### Direction
Pull out each line in the records below that contains the word "glue".

───── Data excerpts

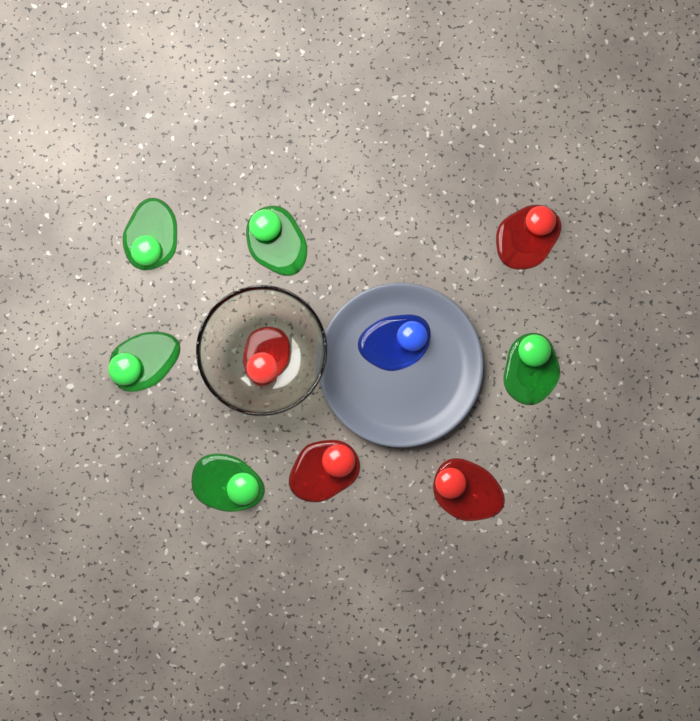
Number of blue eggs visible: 1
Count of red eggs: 4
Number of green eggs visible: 5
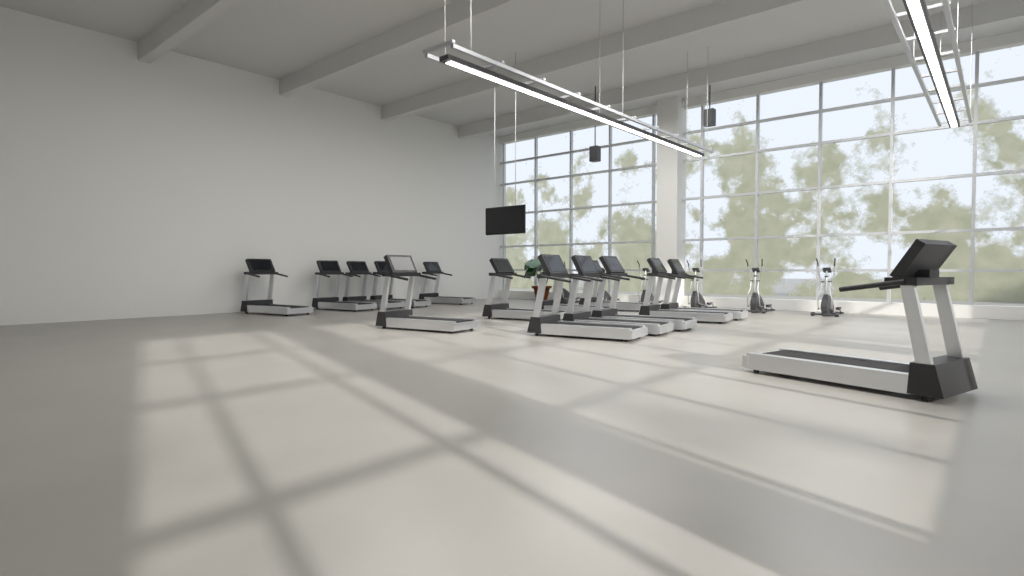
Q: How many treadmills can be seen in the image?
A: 15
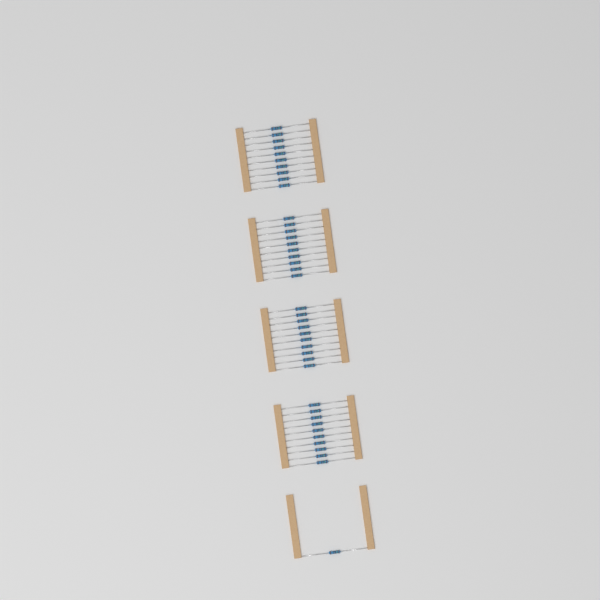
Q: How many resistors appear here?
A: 41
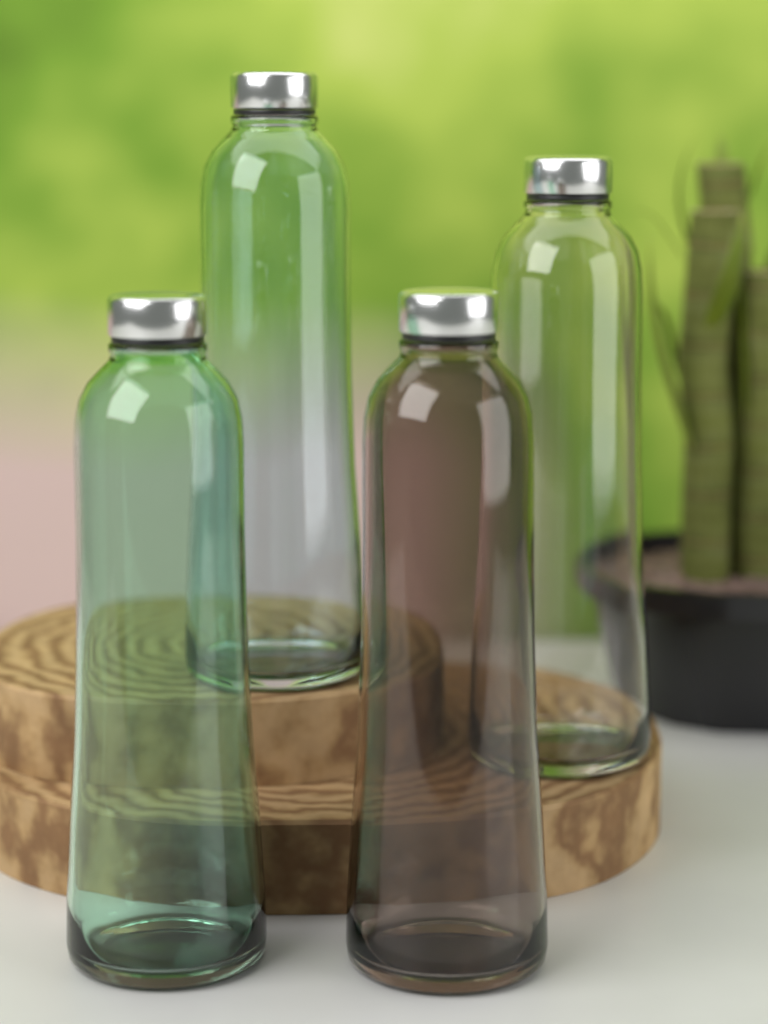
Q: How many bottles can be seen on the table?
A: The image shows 4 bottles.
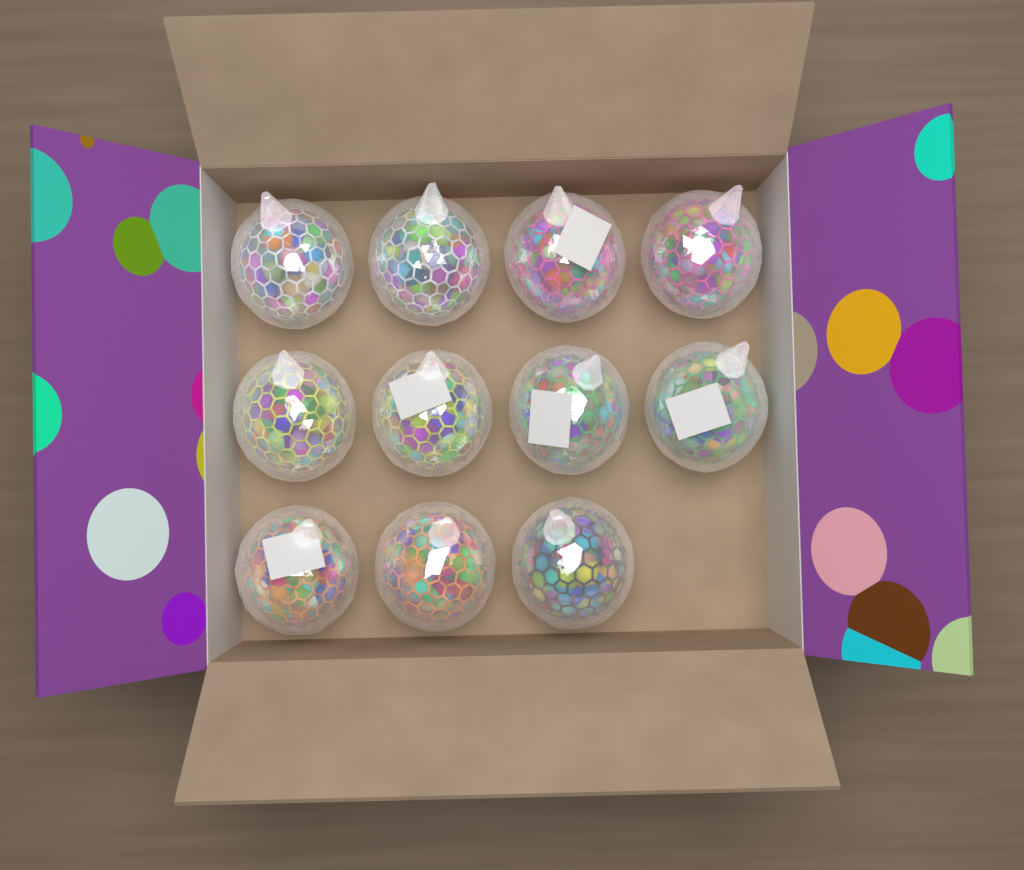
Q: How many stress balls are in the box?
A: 11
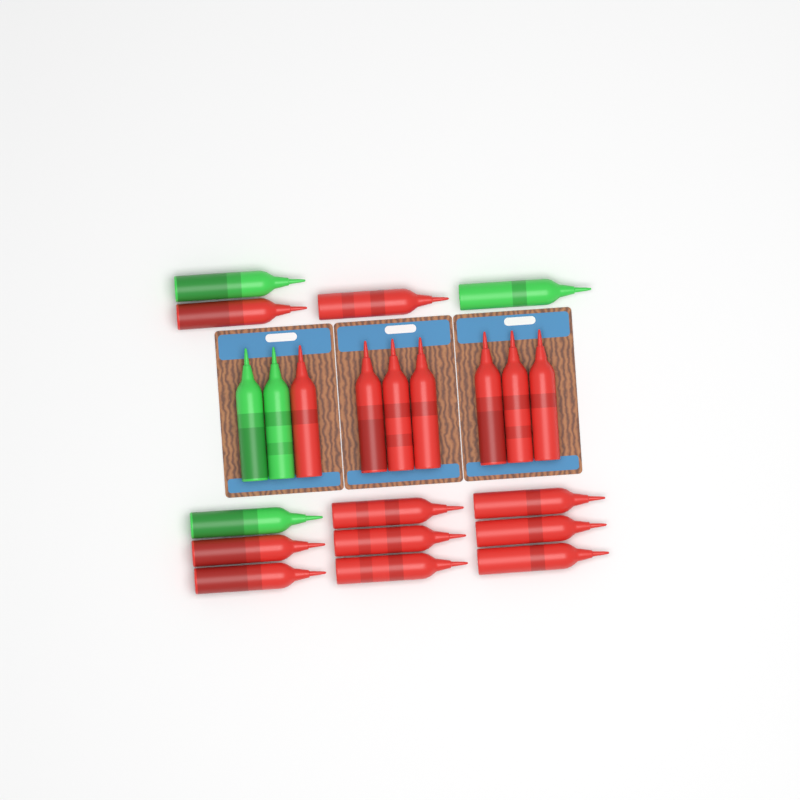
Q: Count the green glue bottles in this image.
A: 5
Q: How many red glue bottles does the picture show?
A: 17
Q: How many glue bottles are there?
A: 22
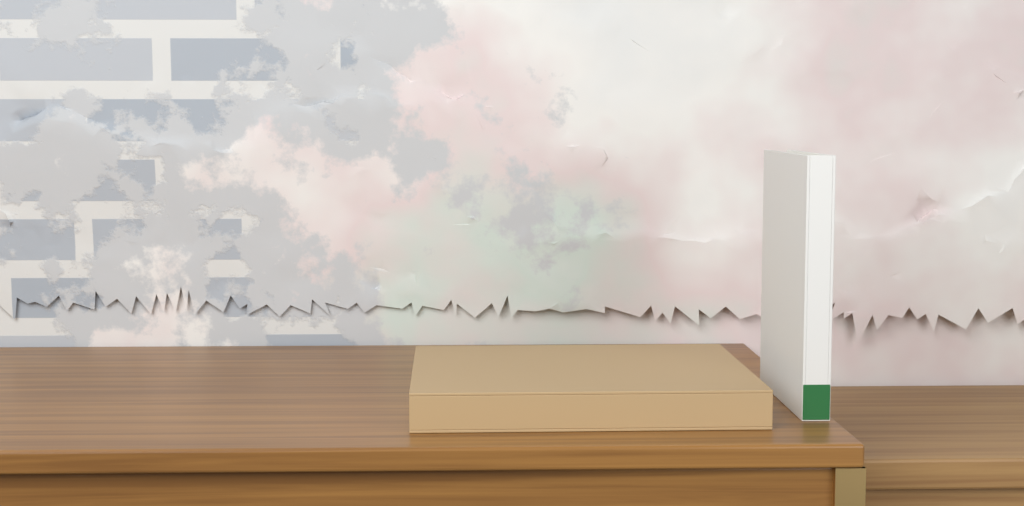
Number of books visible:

──────────

### Completed exercise
Q: Count the green glue bottles in this image.
Q: How many red glue bottles does the picture show?
Q: How many glue bottles are there?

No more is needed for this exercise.